Stored items:
----

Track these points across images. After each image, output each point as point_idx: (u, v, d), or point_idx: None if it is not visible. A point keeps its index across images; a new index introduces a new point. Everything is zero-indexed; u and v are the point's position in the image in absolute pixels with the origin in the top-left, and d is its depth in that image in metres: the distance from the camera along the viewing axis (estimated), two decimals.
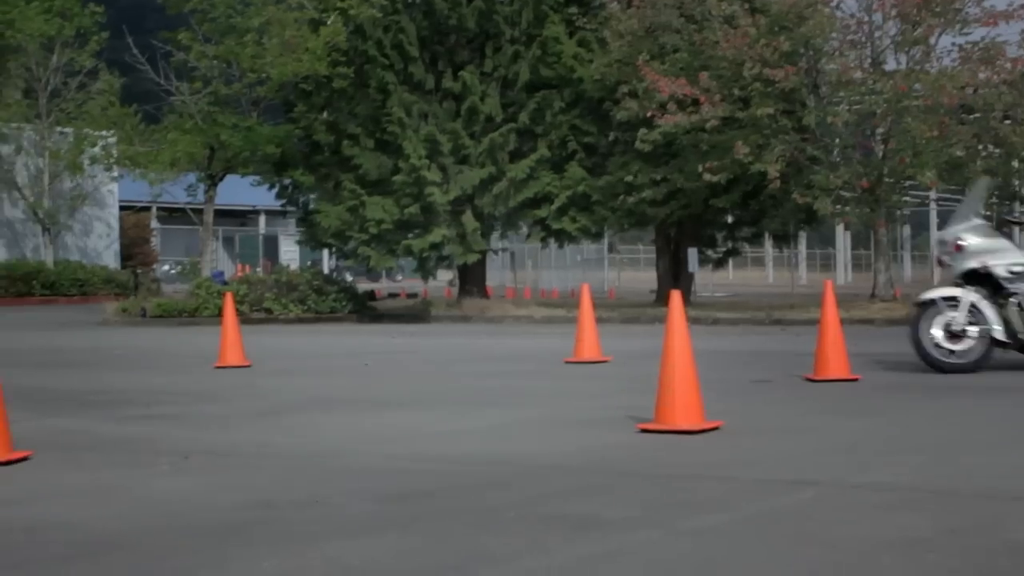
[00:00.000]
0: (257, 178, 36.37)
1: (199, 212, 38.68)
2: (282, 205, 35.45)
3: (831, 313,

----

WORK TO COMPLETE
Copy the data word for word. Pictures do not go in the copy.

RESULT
Track these points across images. After each image, output each point as point_idx: (u, v, d), or point_idx: None if it is not visible. A point keeps its index across images; a new index introduces a new point. Everything is zero-indexed; u and v are the point's position in the image in absolute pixels with the origin in the top-left, and d is its depth in that image in metres: the distance from the camera along the viewing axis (estimated), two decimals.
[00:00.000]
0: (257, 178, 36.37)
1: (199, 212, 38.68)
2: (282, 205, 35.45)
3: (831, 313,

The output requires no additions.